Reformant la propriété foncière, il met en porte-à-faux les milliers de propriétaires analphabètes de l’île. Ces derniers, ne connaissant ni cadastres ni propriétés privées, fonctionnent toujours selon le code traditionnel : une notion de propriété excluant l’administration, basée sur l’entente villageoise et familiale. Sans que lesdits « propriétaires traditionnels » soient au courant, ces terres déclarées domaniaux sont bradées aux entreprises gravitant autour du président ou aux grandes multinationales exploitant le sous-sol, les richesses de la terre ne revenant plus alors à la population. (…)
Quelle transition ?
Alors, Rajoelina a-t-il eu raison de se soulever ? Probablement oui. S’est-il bien pris en lançant le peuple à l’assaut d’un pouvoir aveugle ? Probablement non. La centaine de morts est là pour témoigner de son action. L’ordre donné par Ravalomanana de faire tirer sur la foule est criminel, mais Andry Rajoelina a-t-il bien appréhendé la situation avant de marcher vers le palais présidentiel ? Mettre les deux personnalités sur le même plan serait injuste. Ravalomanana a endossé depuis longtemps le costume du dictateur, Rajoelina, pour l’instant, n’a fait qu’incarner une légitime aspiration à la liberté. Peut-on lui imputer la responsabilité de ce carnage du samedi 7 février ? Ravalomanana se dit respectueux de la légalité et de la démocratie, mais est-ce légal ou démocrate de tirer à balle réelle sur une manifestation ?
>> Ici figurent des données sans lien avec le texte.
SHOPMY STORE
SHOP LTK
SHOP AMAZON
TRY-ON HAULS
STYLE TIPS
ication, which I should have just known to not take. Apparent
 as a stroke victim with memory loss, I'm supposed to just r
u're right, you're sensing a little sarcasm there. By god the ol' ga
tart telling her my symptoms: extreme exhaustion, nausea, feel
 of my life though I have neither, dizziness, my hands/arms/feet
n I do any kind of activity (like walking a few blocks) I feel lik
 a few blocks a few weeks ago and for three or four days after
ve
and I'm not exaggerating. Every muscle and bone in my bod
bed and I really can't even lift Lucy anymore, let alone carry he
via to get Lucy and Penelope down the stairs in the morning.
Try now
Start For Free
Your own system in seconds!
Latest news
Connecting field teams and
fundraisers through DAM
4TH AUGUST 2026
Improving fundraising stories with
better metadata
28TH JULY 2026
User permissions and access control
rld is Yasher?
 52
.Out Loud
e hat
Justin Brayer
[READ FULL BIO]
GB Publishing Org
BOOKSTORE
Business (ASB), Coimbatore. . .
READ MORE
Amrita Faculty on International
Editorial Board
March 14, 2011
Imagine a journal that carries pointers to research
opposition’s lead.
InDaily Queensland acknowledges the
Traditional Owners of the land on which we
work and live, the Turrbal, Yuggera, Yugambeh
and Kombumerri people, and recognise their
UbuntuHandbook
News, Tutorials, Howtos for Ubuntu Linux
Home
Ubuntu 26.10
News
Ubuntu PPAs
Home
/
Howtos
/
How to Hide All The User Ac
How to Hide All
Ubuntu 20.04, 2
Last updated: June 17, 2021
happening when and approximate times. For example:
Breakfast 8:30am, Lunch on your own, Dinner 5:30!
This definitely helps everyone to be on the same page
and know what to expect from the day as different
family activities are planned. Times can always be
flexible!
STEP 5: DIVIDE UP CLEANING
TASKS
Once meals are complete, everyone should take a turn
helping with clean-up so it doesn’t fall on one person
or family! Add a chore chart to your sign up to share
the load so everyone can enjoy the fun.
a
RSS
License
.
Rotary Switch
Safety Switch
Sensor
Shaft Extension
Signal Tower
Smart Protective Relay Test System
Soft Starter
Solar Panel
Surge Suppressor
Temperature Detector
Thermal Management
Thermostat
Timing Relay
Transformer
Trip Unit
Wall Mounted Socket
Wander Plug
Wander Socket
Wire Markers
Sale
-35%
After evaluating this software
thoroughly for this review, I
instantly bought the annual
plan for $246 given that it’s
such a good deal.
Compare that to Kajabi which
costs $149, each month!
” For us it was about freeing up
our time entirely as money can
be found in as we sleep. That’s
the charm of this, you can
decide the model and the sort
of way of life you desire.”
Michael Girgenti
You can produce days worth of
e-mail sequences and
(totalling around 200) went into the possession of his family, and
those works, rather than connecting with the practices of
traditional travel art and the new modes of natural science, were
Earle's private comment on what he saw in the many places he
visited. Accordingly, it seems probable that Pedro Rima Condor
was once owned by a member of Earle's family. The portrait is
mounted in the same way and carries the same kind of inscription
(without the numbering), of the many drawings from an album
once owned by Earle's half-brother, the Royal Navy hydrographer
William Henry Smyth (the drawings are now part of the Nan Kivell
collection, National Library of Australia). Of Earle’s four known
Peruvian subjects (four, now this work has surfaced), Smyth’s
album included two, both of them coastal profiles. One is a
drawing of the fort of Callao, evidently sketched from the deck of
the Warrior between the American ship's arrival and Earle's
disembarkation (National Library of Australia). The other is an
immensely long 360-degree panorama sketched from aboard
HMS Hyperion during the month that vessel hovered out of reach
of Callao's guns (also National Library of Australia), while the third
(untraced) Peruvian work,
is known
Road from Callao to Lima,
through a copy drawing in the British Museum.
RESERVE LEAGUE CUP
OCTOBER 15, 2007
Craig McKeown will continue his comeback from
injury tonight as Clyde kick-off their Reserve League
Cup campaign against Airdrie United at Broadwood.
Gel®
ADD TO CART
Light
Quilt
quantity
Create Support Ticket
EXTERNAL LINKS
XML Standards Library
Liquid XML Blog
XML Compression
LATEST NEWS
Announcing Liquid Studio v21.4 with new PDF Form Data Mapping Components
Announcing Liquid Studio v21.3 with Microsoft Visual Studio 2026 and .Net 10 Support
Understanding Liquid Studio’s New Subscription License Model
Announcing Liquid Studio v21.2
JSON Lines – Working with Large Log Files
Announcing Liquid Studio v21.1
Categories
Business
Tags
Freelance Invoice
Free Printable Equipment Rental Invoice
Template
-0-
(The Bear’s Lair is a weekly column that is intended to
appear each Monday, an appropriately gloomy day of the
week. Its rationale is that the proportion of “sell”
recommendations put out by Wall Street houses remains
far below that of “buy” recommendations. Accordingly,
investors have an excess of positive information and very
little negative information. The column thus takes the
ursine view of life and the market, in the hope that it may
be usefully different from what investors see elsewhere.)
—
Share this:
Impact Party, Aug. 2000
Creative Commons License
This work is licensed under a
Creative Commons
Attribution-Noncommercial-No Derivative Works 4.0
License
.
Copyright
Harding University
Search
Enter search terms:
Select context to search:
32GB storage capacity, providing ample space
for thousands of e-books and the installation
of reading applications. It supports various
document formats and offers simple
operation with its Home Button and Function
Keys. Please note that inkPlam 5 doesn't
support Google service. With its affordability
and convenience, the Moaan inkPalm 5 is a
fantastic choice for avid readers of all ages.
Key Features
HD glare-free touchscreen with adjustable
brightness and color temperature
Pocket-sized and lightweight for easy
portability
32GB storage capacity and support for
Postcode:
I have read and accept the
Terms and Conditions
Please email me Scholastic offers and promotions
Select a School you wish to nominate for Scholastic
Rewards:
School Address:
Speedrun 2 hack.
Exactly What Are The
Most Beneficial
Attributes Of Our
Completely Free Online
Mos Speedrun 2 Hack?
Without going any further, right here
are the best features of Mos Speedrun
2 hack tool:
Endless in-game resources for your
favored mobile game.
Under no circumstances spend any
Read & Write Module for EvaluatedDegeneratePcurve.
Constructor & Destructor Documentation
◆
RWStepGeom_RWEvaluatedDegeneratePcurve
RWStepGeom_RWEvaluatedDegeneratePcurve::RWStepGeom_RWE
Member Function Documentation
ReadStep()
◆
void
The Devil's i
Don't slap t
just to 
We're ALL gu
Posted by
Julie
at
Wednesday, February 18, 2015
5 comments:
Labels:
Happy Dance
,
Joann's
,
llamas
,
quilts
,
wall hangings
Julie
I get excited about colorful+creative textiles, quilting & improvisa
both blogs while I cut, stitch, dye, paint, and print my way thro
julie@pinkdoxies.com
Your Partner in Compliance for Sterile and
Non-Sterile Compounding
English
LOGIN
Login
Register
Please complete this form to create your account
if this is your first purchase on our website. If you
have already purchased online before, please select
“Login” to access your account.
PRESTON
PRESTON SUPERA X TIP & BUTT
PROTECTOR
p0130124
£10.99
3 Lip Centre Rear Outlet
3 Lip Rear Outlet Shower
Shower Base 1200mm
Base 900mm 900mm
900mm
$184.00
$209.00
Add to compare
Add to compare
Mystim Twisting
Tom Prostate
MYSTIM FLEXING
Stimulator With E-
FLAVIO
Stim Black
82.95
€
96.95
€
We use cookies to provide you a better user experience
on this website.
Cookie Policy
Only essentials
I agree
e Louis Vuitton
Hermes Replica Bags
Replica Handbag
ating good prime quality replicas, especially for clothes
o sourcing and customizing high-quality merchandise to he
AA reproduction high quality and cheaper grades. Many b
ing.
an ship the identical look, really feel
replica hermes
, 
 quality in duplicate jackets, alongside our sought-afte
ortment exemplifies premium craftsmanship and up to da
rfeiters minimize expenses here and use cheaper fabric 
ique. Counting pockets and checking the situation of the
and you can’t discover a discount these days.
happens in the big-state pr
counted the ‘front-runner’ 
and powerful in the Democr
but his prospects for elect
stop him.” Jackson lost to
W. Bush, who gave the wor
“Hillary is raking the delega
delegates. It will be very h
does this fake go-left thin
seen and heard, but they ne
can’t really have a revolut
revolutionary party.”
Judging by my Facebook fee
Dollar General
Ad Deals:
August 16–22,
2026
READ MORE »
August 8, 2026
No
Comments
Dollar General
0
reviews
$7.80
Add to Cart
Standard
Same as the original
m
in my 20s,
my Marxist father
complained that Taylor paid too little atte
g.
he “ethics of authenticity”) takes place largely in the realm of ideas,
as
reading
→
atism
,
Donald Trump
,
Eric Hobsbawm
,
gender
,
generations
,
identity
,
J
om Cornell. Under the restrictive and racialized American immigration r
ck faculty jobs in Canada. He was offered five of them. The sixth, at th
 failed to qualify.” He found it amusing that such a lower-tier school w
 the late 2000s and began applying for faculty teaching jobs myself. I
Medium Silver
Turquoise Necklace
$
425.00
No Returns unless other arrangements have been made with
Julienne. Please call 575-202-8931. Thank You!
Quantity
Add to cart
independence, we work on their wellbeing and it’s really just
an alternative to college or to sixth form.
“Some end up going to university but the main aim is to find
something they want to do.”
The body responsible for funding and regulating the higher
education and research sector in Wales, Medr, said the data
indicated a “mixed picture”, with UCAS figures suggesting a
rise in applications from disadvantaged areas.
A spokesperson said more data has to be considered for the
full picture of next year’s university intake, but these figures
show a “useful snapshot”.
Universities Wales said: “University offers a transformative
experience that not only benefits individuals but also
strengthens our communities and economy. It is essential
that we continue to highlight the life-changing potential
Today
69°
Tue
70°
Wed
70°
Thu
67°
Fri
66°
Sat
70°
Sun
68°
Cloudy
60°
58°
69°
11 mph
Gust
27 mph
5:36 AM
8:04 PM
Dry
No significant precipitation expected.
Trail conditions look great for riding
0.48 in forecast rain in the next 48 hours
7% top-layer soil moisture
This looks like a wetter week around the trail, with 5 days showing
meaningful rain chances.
Rajoelina réclame un régime transitoire, mais si c’est juste une transition pour des chaises musicales au niveau du gouvernement à venir, ce n’est pas la peine… (…) Pour lever toute ambiguïté, Rajoelina doit affirmer haut et fort ce qu’il a déjà dit : « Que la présidence ne l’intéressait pas » et que ce qui l’importait, c’était l’instauration d’une réelle démocratie à Madagascar. Il est impensable que Ravalomanana reste en place, impensable que Rajoelina occupe ce poste. Il est nécessaire de mettre en place un gouvernement neutre de transition et chaque membre de ce gouvernement de transition devra promettre de ne briguer aucun mandat lors des élections anticipées. Ceci pour éviter que la période de transition ne soit qu’une période de jeu et de trahison politiques. La transition serait alors un moment où le peuple malgache reprendrait tout à la base, la notion d’Etat, les limites à l’exercice de pouvoir, la création des outils ne permettant plus ces dérives observées depuis l’indépendance, car l’île ne peut plus faire comme si de rien n’était…
L’ONU, l’UA, la France et les Etats-Unis prônent le dialogue. C’est bien beau, mais c’est placer les Malgaches devant ce dilemme : dialoguer avec le bourreau… C’est ainsi qu’on grandit, dit-on : regarder le bourreau en face… Et c’est ainsi qu’on respecte la démocratie, dit-on toujours… Aux Etats-Unis, le clan Bush n’avait-il pas déclenché deux guerres (au moins) pour leurs petites entreprises ? En Russie, Poutine n’est-il pas encore le roi du pétrole et du gaz ? En Italie, Berlusconi ne règne-t-il pas sur l’audiovisuel et autres babioles économiques ? En France, Sarkozy ne se prélasse-t-il pas sur un yacht tandis que ses milliardaires d’amis remportent à tour de bras les appels d’offre ?
* Jean-Luc Raharimanana est écrivain malgache.